These stratum retention algorithms are less likely of interest to end users, included in the library primarily for testing and design validation, but are available nonetheless. See API listing for all available algorithms here.

  • nominal resolution policy

  • perfect resolution policy

  • pseudostochastic policy

  • stochastic policy

Custom Algorithm Design

Custom stratum retention algorithms can easily be substituted for supplied algorithms without performing any modifications to library code. To start, you’ll most likely want to copy an existing algorithm from hstrat/stratum_retention_strategy/stratum_retention_algorithms to use as an API scaffold.

If writing a custom stratum retention algorithm, you will need to consider

  1. Prune sequencing.

    When you discard a stratum now, it won’t be available later.
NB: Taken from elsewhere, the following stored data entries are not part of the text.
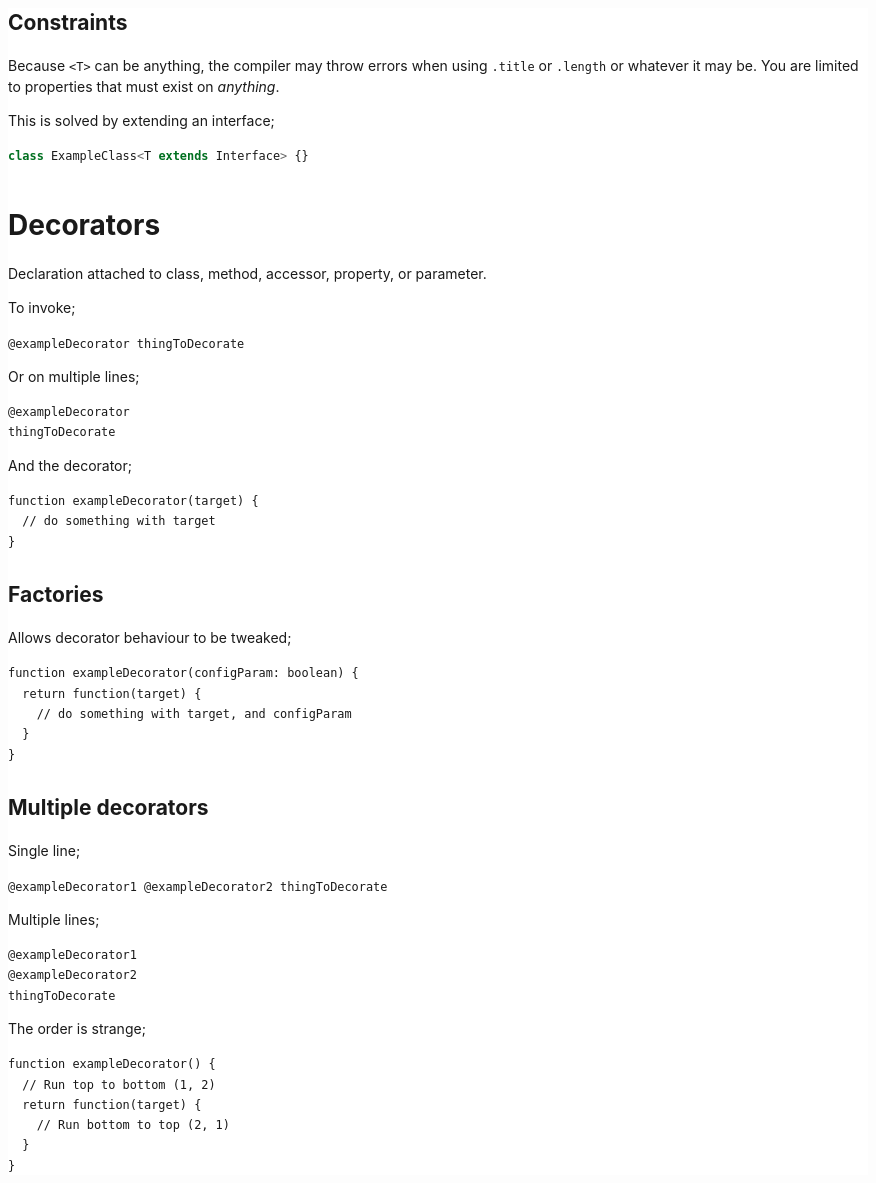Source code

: Constraints
-----------

Because `<T>` can be anything, the compiler may throw errors when using `.title` or `.length` or whatever it may be. You are limited to properties that must exist on _anything_.

This is solved by extending an interface;

```javascript
class ExampleClass<T extends Interface> {}
```



Decorators
==========

Declaration attached to class, method, accessor, property, or parameter.

To invoke;

    @exampleDecorator thingToDecorate
    
Or on multiple lines;

    @exampleDecorator
    thingToDecorate

And the decorator;

    function exampleDecorator(target) {
      // do something with target
    }

Factories
---------

Allows decorator behaviour to be tweaked;
 
    function exampleDecorator(configParam: boolean) {
      return function(target) {
        // do something with target, and configParam  
      }
    }

Multiple decorators
-------------------

Single line;

    @exampleDecorator1 @exampleDecorator2 thingToDecorate

Multiple lines;

    @exampleDecorator1
    @exampleDecorator2
    thingToDecorate
    
The order is strange;

    function exampleDecorator() {
      // Run top to bottom (1, 2)
      return function(target) {
        // Run bottom to top (2, 1)
      }
    }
If you need a stratum at a particular time point, you must be able to guarantee it hasn’t already been discarded at any prior time point.

  2. Column composition across intermediate generations.

    For many use cases, resolution and column size guarantees will need to hold at all generations because the number of generations elapsed at the end of an experiment is not known a priori or the option of continuing the experiment with evolved genomes is desired.

  3. Tractability of computing the deposit generations of retained strata at an arbitrary generation.

    If this set of generations can be computed efficiently, then an efficient reverse mapping from column array index to deposition generation can be attained. Such a mapping enables deposition generation to be omitted from strata, potentially yielding a 50%+ space savings (depending on the differentia bit width used).